» **What the task asks**: Only the count is needed. Count the lines below with the word "wire" in them.
* * * *
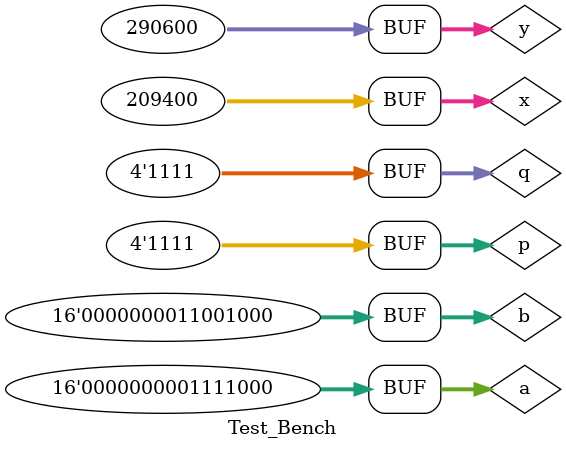
<source format=v>
`timescale 1ns / 1ps


module Test_Bench(
    );
    reg [3:0] q,p;
    wire [4:0] sum4;
    Carry_Look_Ahead_Adder #(4,1) cal4 (p,q,sum4);
    reg [15:0] a,b;
    wire [16:0] sum;
    Carry_Look_Ahead_Adder #(16,4) cal (a,b,sum);
    reg [31:0] x,y;
    wire [32:0] sum32;
    Carry_Look_Ahead_Adder #(32,8) cal32 (x,y,sum32);
    
    
    initial begin 
        p=4'd15;
        q=4'd15;
        a=16'd120;
        b=16'd100;
        x=32'd1_000_000;
        y=32'd3_000_000;
        #10
        p=4'd15;
        q=4'd15;
        a=16'd12;
        b=16'd0;
        x=32'd100_000_000;
        y=32'd6_000_000;
        #10
         p=4'd15;
        q=4'd15;
         a=16'd60;
        b=16'd30;
        x=32'd 10;
        y=32'd 5;
        #10
         p=4'd15;
        q=4'd15;
        a=16'd25;
        b=16'd25;
        x=32'd4_294_967_295;
        y=32'd4_294_967_295;
     
        #10
         p=4'd15;
        q=4'd15;
         a=16'd120;
         b=16'd200;
         x=32'd 209_400;
            y=32'd  290_600;
            
        
        
    end
endmodule

</source>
* * * *
» **Output**: 3